With food companies including dairy majors already investing in this segment, would Van Leeuwen discourage producers from manufacturing such products if she was elected? “I think you need to be very honest and when you make these products, you need to be very honest about the nutritional profile that the product provides,” she told us. “And you need to be very honest on your pricing, because vegetable protein is a lot cheaper than animal protein.

“So then you need to price accordingly, because now people have the perception that they’re buying an equally nutritious product, or maybe even a healthier product. They need to pay the full price. I am all for people can eat whatever they want to eat, but it needs to be clear and transparent. And I think it’s not the same.”

On the same subject, Leportois added: “We cannot avoid them [dairy alternatives], but the farmer must be considered.”

Dairy alternative products are already banned from using descriptors like ‘butter’ and ‘cheese’ in the EU. There is a lack of concrete evidence on whether shoppers confuse dairy alternatives with traditional dairy, but the issue remains contentious for both regulators and food groups, particularly with regards to labeling rules.

What food companies think

So what did representatives of food companies and dairy co-ops make of the MEP candidates’ views on target-setting and emissions reporting, land use policies, and sustainability incentives?

“We already have our Climate Plan in place with the aim to produce net climate-neutral dairy by 2050,” said FrieslandCampina’s Sanne Dekker. “ We have a clear roadmap for our 2030 emissions reduction targets for scope 1, 2 and 3 emissions and are well on track to reach these. Of course, we support greater positive incentives at EU level for dairy farmers to help accelerate sustainable measures; making a transition to more sustainable farming financially viable is essential, after all.”

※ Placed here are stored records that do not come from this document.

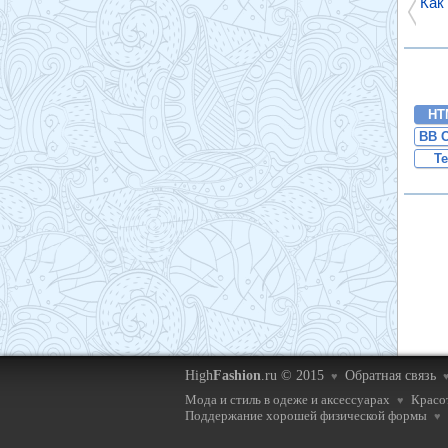
Как
HT
BB 
Te
High
Fashion
.ru © 2015
Обратная связь
♥
Мода и стиль в одеже и аксессуарах
Красот
♥
Поддержание хорошей физической формы
♥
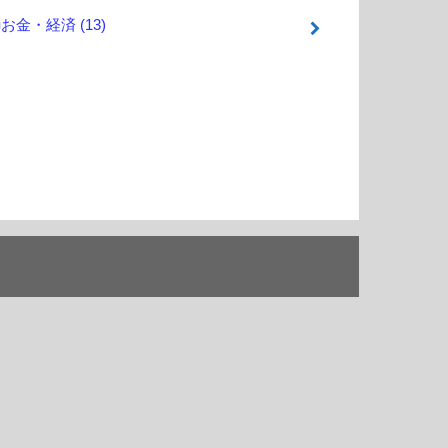
■お金・経済
(13)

Valio’s Anna-Kaisa Auvinen told us a more tailored approach to land use would be welcome. “We have our own climate program and I think we are addressing these issues already; so we are not afraid about what the regulation [on climate targets, ed.] is going to be.

“But I think it would be better if we would have more space for innovations if we don’t have such strict regulation. Because the farming conditions are very different in Northern Europe and in the South, but regulations don’t always reflect this.

“And in other areas, there is too much regulation; for example, the Deforestation Act, which many here wouldn’t think would apply to dairy farms at all. But in Finland and Sweden, there are lots of forests; if we want to have bigger grazing areas, we have to look at some of the trees also.”

Antoni Bandrés, director of food supply at Danone Iberia, was in favor of more standardised rules. “We need to have, across the whole value chain, the whole dairy sector, we need to have just regulations to secure the quality of our products to the consumers,” he explained. “I know that regulations sometimes are tough, but we need regulation to demonstrate and to secure this quality of dairy products to the consumers.

“[We need it] in terms of food safety, but also in terms of emissions, we need a standardisation across Europe in order to know how we are and where we are headed. Because nowadays there are many voices saying that we are producing less emissions, but what is behind [this claim], what kind of measurement?

“Nowadays we have no transparency because there isn’t a unified way to measure things. And if we are talking about carbon or methane emissions, there is no uniformity [either].”

“If we have one rule across Europe and all of us follow this rule, it’s easy to compare. And it delivers transparency to the consumer.”